We got an interesting show today.
We're going to start the show off with some science, okay?
Somebody's done some really clever, inventive experimentation
that could lead to a lot of groundbreaking science.
I can't wait to tell you about that.
You will be astounded and amazed how stupid, I mean,
how informative and important this science is.
Also, I got some phone calls from some of the pavement pounders.
I had done a podcast a few weeks ago about admitting to eating food out of the garbage.
And I asked you guys to call in, and believe it or not, some of you, God bless you, called in and told me, shared your food garbage stories with me,
so I don't feel like such the moron myself anymore.
and then also I'm going to get into a topic that irks me
where I find that movies are trying to make women and little girls
these big tough-ass heroines
these ball-busting super strong invincible heroines
in action movies now and I'm not buying it
so I'm going to be talking about that I'm going to get all fired up
so put your helmet on eat your snow cone shine your shoes
because here we go.
You are on the one and only
Harland Highway.
You just made a wrong turn.
On to the Harland Highway.
I am out here for you.
You don't know what it's like to be me out here for you.
It's like I picked the wrong week.
Chris Moore.
I'm funny how.
I mean funny like I'm a clown.
I amuse you.
Like I took the wrong week.
Good drink.
I make you laugh.
I'm here to fucking amuse you.
You're riding down the Harland Highway with Harland Williams.
I'd buy that for a dollar.
What was it we had for dinner tonight?
Well, we had a choice. Steak, fish.
Yes, yes, I remember. I had lasagna.
What do you mean, funny? Funny how? How am I funny?
Like, I picked the wrong week to quit amphetamine.
That is thought for Samantha thing to sign.
Welcome to the Harland Highway.
Get the wrong week, quick, sniff and brew.
Okay, okay. Let's infuse today's show with something smart right out of the gate.
Let's go scientific.
on your asses right out of the gate.
And that sounds fun.
Let's dip into a scientific study that I think, you know,
will be of interest to each and every one of you listening.
So, as we know, scientists have always enjoyed eureka moments, you know.
The eureka, they figure something out or they have a brainstorm.
and this was the words of a scientist named Michael Smith
when of all things a bee
okay you ready for this
a bee inadvertently flew up his shorts and stung him
on the scrotum yes a wayward honeybee
and that was the spur for the scientist to explore
how pain affects humans.
And he did this by forcing the bees to sting him,
literally from head to toe over a span of five weeks.
Oh, boy.
So a fluky accident, a rogue bee flying up his shorts,
and again, guys, I encourage you to wear tighter shorts.
You know, the big baggy ones where living things can get up inside to wear the buffalo rome.

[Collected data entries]

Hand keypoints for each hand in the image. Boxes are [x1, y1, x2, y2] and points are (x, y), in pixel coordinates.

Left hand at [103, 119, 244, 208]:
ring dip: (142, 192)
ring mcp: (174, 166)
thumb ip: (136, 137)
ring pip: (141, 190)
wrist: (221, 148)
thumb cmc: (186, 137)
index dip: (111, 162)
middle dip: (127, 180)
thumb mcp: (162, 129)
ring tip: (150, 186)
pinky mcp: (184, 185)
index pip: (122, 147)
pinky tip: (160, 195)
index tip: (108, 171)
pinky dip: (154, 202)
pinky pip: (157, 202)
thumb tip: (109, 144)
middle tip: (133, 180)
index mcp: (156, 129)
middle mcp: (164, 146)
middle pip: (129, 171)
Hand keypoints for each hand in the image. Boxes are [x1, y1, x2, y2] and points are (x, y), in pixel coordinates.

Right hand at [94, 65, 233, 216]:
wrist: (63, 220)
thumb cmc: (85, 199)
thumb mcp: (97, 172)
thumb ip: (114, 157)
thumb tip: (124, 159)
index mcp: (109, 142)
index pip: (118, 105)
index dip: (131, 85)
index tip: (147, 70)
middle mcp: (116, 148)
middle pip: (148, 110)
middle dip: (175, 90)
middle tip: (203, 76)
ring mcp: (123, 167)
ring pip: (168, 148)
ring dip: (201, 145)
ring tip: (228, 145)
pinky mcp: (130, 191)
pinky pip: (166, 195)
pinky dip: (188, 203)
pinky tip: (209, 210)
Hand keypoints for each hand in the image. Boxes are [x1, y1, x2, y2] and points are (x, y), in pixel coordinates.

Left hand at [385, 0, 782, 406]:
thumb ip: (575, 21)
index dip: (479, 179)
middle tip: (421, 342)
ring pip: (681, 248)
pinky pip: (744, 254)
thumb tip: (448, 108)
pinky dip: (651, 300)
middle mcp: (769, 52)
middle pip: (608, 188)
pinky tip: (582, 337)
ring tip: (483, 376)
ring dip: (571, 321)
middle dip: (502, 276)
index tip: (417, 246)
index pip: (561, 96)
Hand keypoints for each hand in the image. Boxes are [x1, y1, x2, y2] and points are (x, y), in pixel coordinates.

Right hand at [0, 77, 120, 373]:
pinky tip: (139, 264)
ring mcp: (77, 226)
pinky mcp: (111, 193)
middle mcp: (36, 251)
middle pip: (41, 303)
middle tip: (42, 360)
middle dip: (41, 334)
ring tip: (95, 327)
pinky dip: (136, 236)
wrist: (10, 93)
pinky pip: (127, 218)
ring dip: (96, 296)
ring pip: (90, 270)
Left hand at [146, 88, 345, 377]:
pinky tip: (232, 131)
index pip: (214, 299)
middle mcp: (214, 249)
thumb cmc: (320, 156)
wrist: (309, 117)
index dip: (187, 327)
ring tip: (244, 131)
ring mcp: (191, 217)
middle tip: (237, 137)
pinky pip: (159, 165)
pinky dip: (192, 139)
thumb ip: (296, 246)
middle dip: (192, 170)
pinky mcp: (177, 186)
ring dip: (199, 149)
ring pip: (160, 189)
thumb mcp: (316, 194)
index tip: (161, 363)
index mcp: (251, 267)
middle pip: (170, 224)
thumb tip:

REQUIRED ACTION 1:
Answer these questions using the podcast transcript.
(a) What was the subject of the podcast the host did a few weeks earlier?
(b) Over what span of time did Michael Smith have bees sting him?
(c) Whom does the transcript name as the person you are riding down the Harland Highway with?
REQUIRED ACTION 2:
Please print the podcast transcript from "What do you" up to and including "have a brainstorm.".

WRITTEN ANSWER 1:
(a) Admitting to eating food out of the garbage.
(b) Five weeks.
(c) Harland Williams.

WRITTEN ANSWER 2:
What do you mean, funny? Funny how? How am I funny?
Like, I picked the wrong week to quit amphetamine.
That is thought for Samantha thing to sign.
Welcome to the Harland Highway.
Get the wrong week, quick, sniff and brew.
Okay, okay. Let's infuse today's show with something smart right out of the gate.
Let's go scientific.
on your asses right out of the gate.
And that sounds fun.
Let's dip into a scientific study that I think, you know,
will be of interest to each and every one of you listening.
So, as we know, scientists have always enjoyed eureka moments, you know.
The eureka, they figure something out or they have a brainstorm.